Method: The pathway piloted at Health Care First, which is a federation for 30,000 patients, was based on a community cardiology approach, where a GP with special interest in cardiology could offer the service for the wider community. The pathway began with an initial clinical evaluation comprising medical history, physical examination and a standard 12-lead electrocardiogram (ECG). After ruling out of any red flags and otherwise deemed appropriate to continue to be assessed with the proposed diagnostic method, the patients were provided with
a handheld ECG device for intermittent 30-second ECG registration at home. During a 4-week investigation period, the patients would record their ECG when experiencing symptoms. The primary care team remotely monitored the traces, which were received on a cloud-based system with artificial intelligence capabilities, and if pathology was recorded, patient was contacted and informed of the management plan. If after 4 weeks no pathology was found, patients received a discharge consultation for reassurance and the final report was generated.

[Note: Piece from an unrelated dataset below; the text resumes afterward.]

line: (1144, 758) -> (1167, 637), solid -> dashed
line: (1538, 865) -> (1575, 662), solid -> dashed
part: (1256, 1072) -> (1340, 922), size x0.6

Results: During the 18-month pilot, we screened a total of 149 patients. Out of the patients screened, 16 (11%) were diagnosed with atrial fibrillation (AF) and 67 (45%) were diagnosed with benign ectopics as the cause of their palpitations. Two rare occurrences of life threatening
broad complex tachycardias were also detected, both of which ended up needing defib implantation. Table 1 further presents the results by
diagnosis for rest of the patients.

Conclusions: The results from the pilot indicated a reduction in GP/out-of-hours consultations by 50% and over 90% reduction in referral to secondary care for Holter monitoring by implementing an easy-to-use handheld ECG as part of the community-led palpitation pathway. The results further implied that a district-wide implementation could lead to at least 120 new AF diagnoses in Wakefield district per year, having a knock-on benefit of stroke reduction and cost economic impact in the society by reducing anxiety, lost employment hours and increasing productivity. Another key outcome seen is the reassurance value of conducting symptomatic palpitation monitoring to reassure patients, the majority of whom had either normal sinus rhythm or benign ventricular ectopics and had failed to be satisfied with conventional Holter monitoring in the past.